* [AVAILABLE RECORDS]:
== Segment start ==
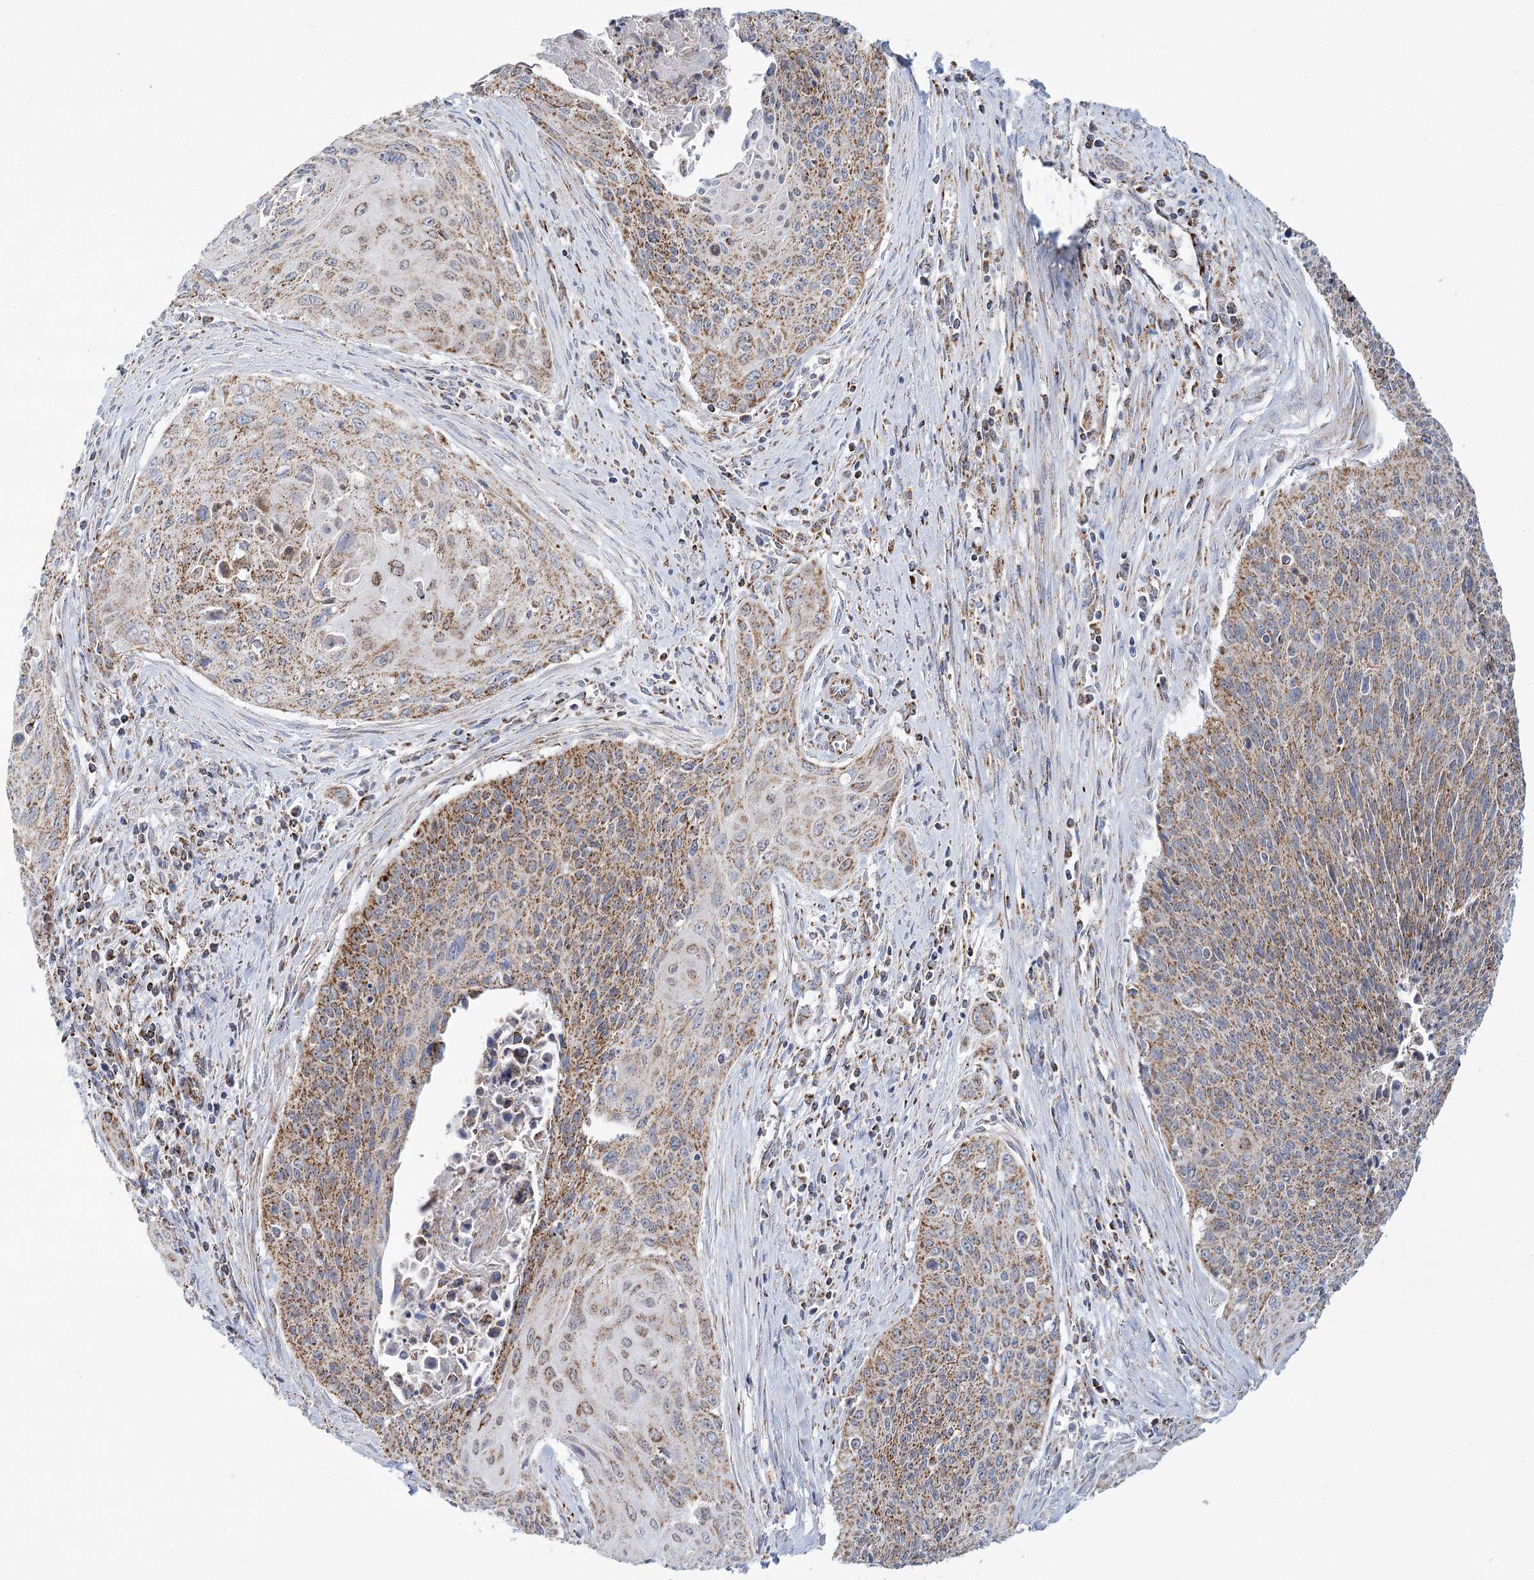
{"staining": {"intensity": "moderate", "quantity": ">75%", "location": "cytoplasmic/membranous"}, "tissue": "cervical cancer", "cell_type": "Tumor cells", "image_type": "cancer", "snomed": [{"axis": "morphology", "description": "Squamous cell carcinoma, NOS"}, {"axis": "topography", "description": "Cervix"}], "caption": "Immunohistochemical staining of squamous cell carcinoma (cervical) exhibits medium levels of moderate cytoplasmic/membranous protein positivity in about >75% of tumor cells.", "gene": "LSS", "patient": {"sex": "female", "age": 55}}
== Segment end ==
== Segment start ==
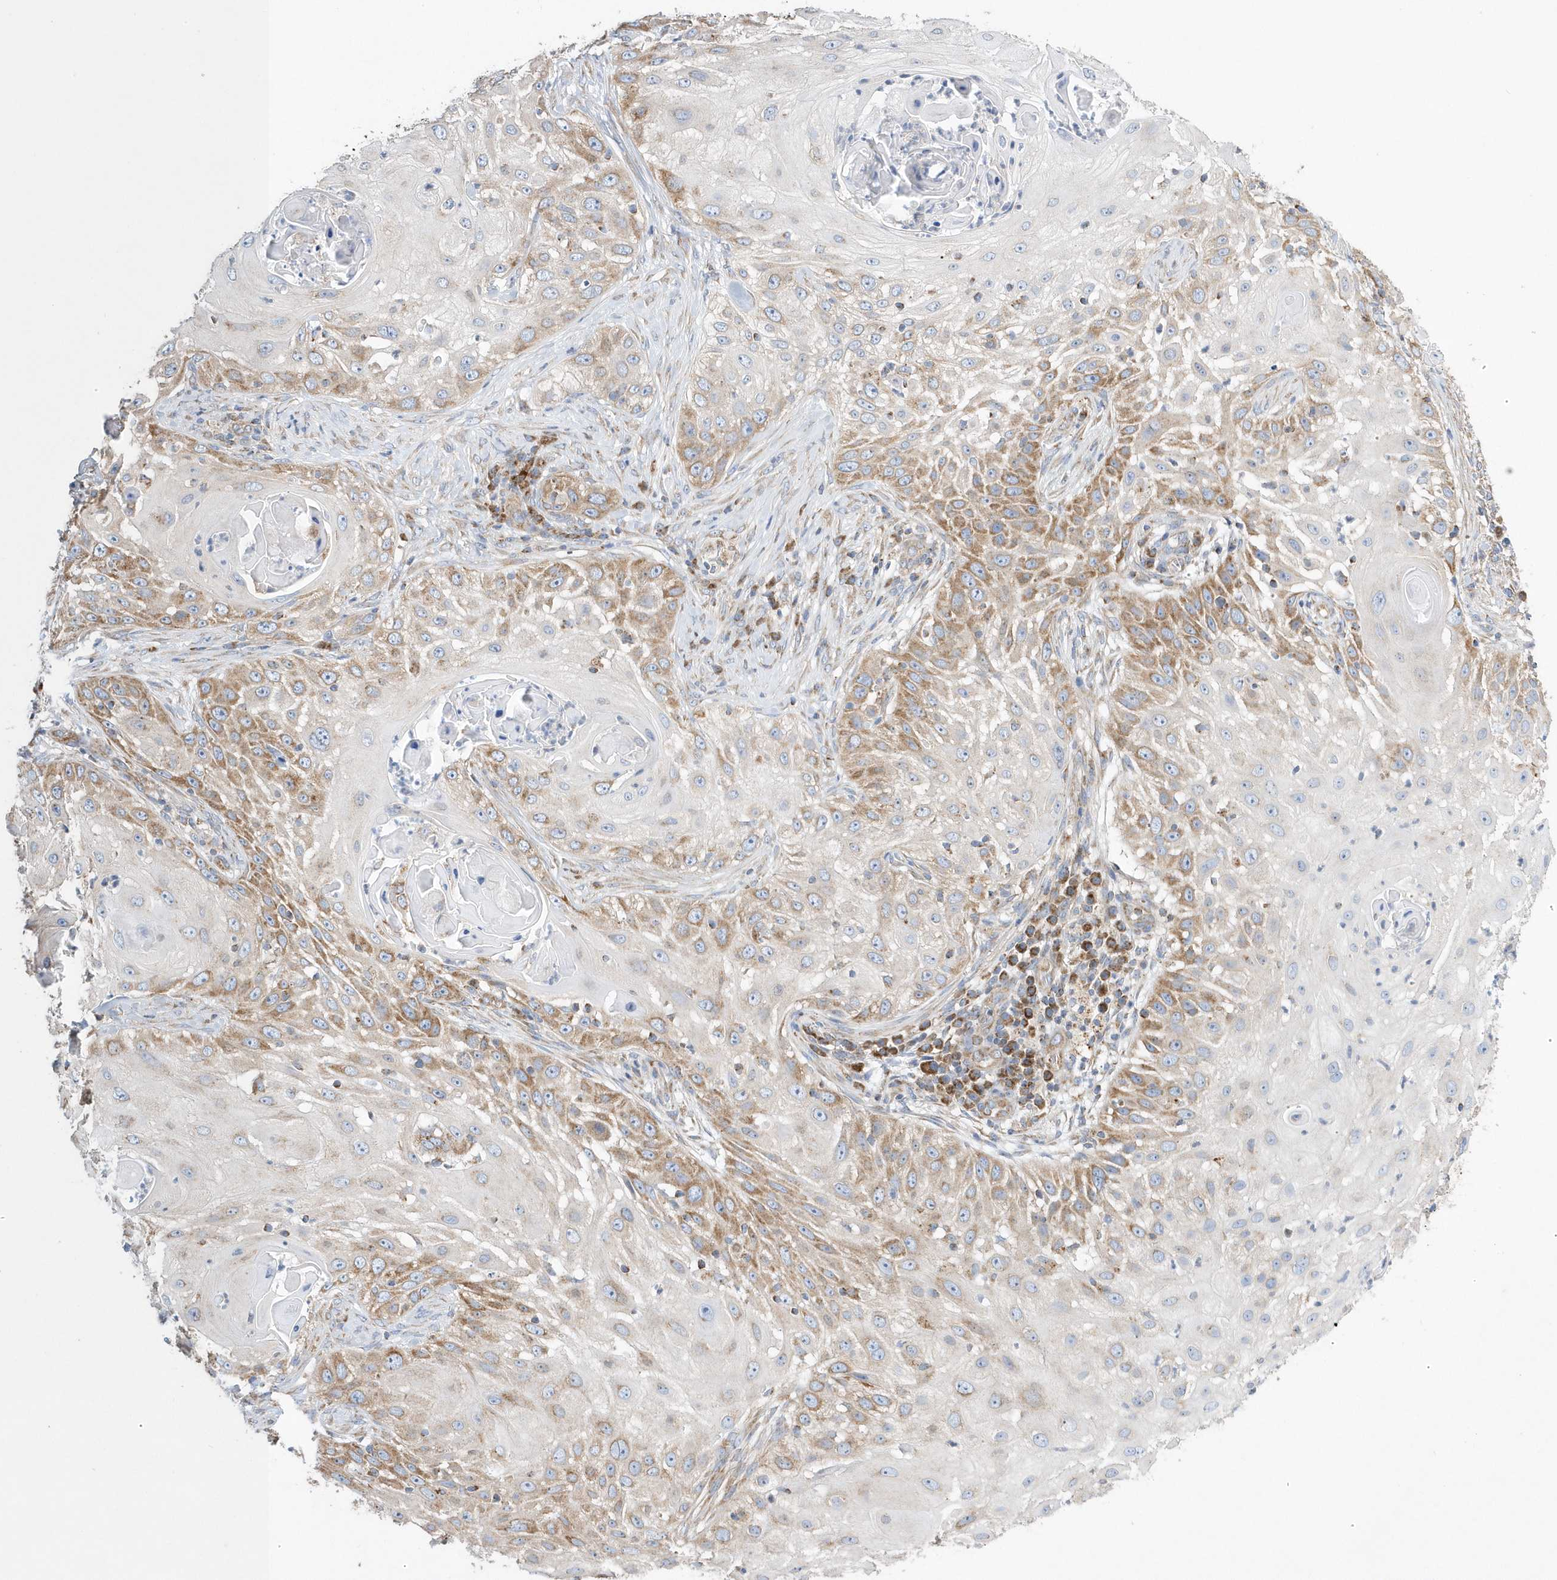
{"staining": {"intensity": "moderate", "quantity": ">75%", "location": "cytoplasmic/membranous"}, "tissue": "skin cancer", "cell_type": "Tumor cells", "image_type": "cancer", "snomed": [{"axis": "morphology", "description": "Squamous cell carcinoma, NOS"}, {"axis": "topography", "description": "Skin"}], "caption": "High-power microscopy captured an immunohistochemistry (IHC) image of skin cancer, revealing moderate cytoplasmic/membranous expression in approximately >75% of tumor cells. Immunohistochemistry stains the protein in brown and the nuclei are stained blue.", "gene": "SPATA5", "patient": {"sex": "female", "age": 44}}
== Segment end ==
== Segment start ==
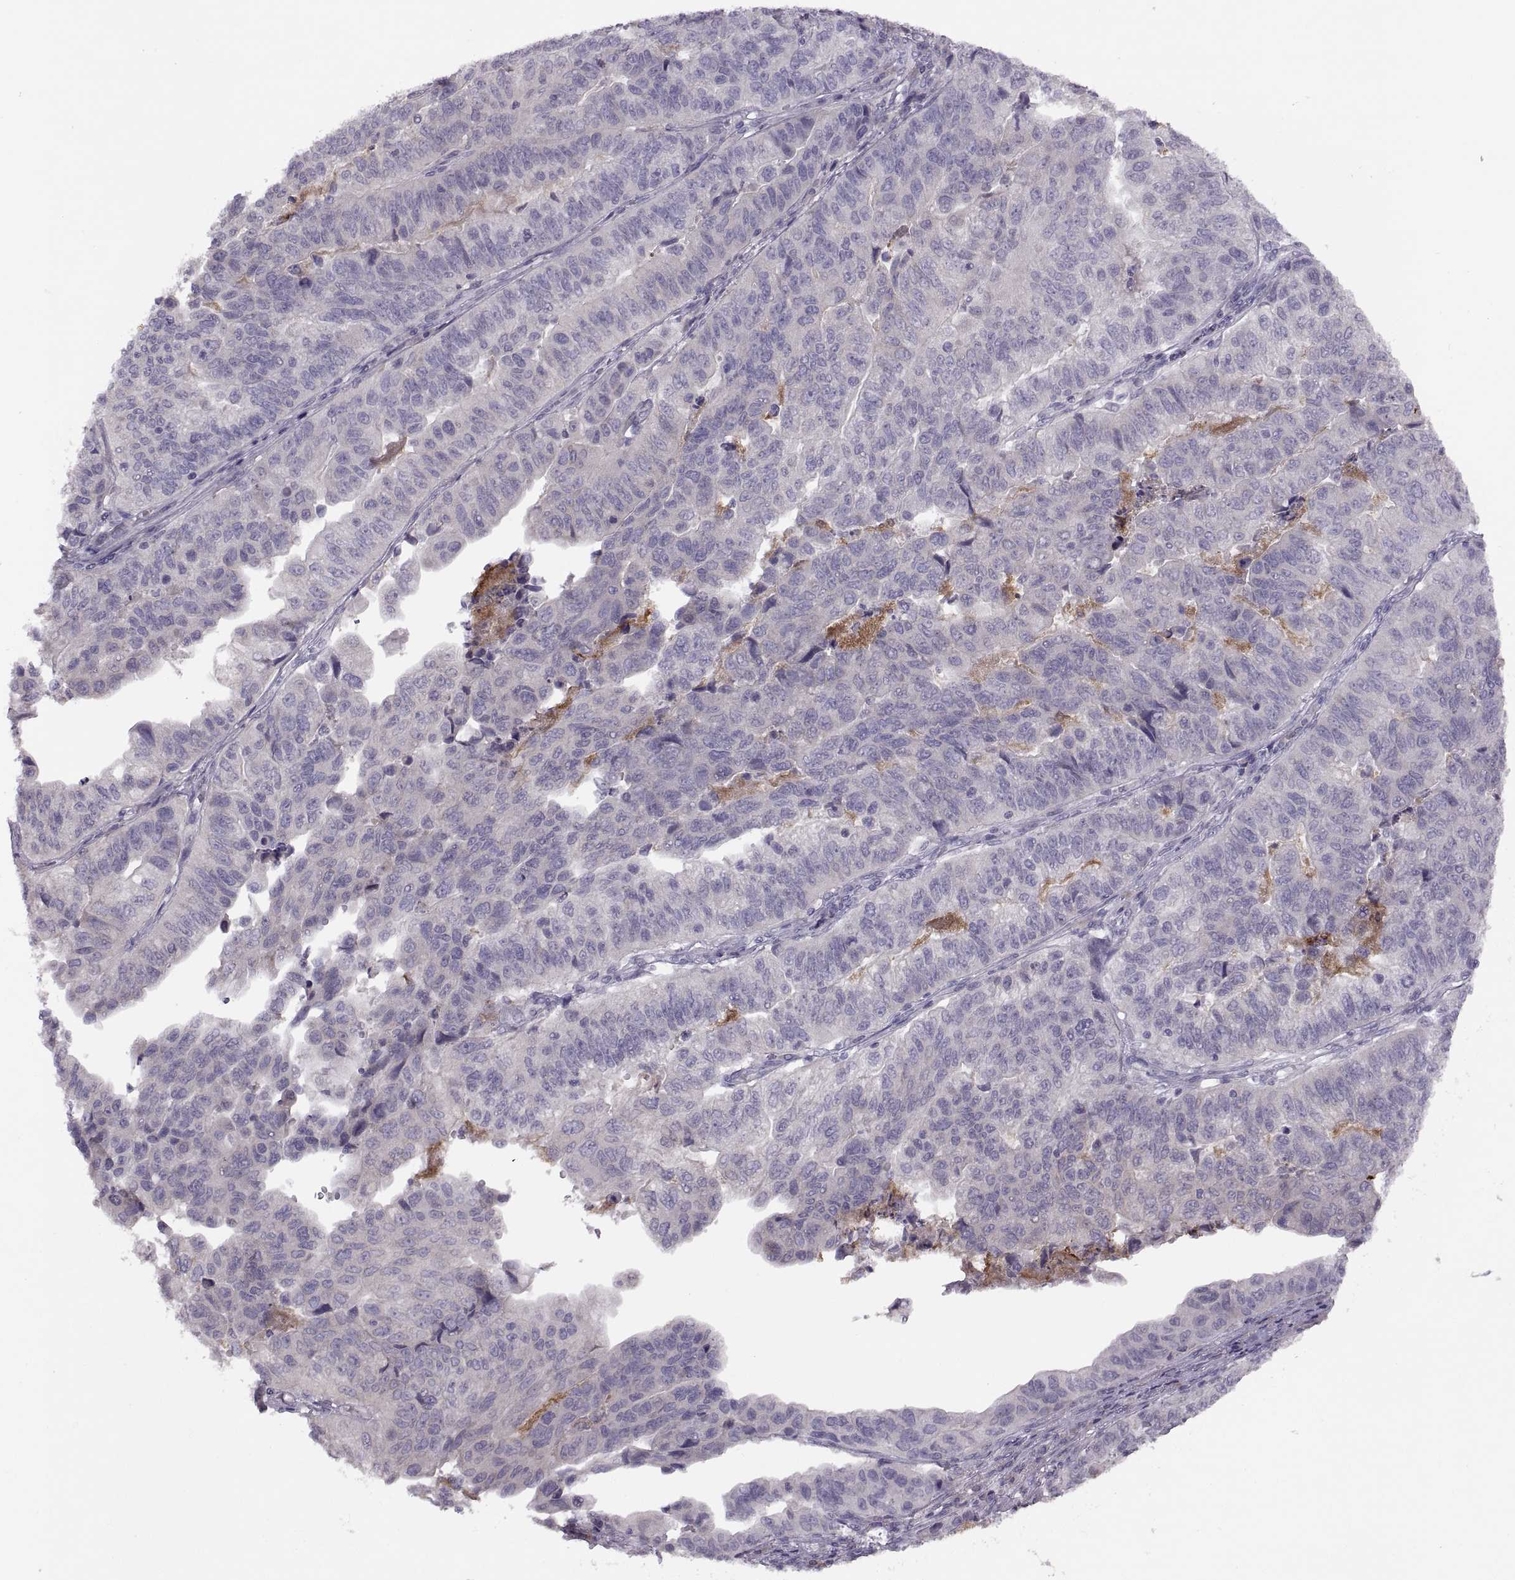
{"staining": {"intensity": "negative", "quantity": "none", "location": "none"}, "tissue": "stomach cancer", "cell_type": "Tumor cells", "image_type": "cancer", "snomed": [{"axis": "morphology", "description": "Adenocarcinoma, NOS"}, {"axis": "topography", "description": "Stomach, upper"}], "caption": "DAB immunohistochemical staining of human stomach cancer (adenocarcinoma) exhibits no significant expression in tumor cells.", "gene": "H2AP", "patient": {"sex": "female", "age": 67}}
== Segment end ==
* [REQUIRED WORK]: Find the word "membranous" in the data and show each line that holds it.

* [COMPLETED EXERCISE]:
{"staining": {"intensity": "moderate", "quantity": ">75%", "location": "cytoplasmic/membranous"}, "tissue": "cervical cancer", "cell_type": "Tumor cells", "image_type": "cancer", "snomed": [{"axis": "morphology", "description": "Squamous cell carcinoma, NOS"}, {"axis": "topography", "description": "Cervix"}], "caption": "Immunohistochemical staining of squamous cell carcinoma (cervical) exhibits medium levels of moderate cytoplasmic/membranous protein positivity in about >75% of tumor cells.", "gene": "LSS", "patient": {"sex": "female", "age": 55}}
{"staining": {"intensity": "moderate", "quantity": ">75%", "location": "cytoplasmic/membranous"}, "tissue": "skin cancer", "cell_type": "Tumor cells", "image_type": "cancer", "snomed": [{"axis": "morphology", "description": "Squamous cell carcinoma, NOS"}, {"axis": "topography", "description": "Skin"}], "caption": "High-power microscopy captured an immunohistochemistry (IHC) image of skin cancer, revealing moderate cytoplasmic/membranous expression in approximately >75% of tumor cells. Immunohistochemistry stains the protein in brown and the nuclei are stained blue.", "gene": "SPATA5", "patient": {"sex": "female", "age": 44}}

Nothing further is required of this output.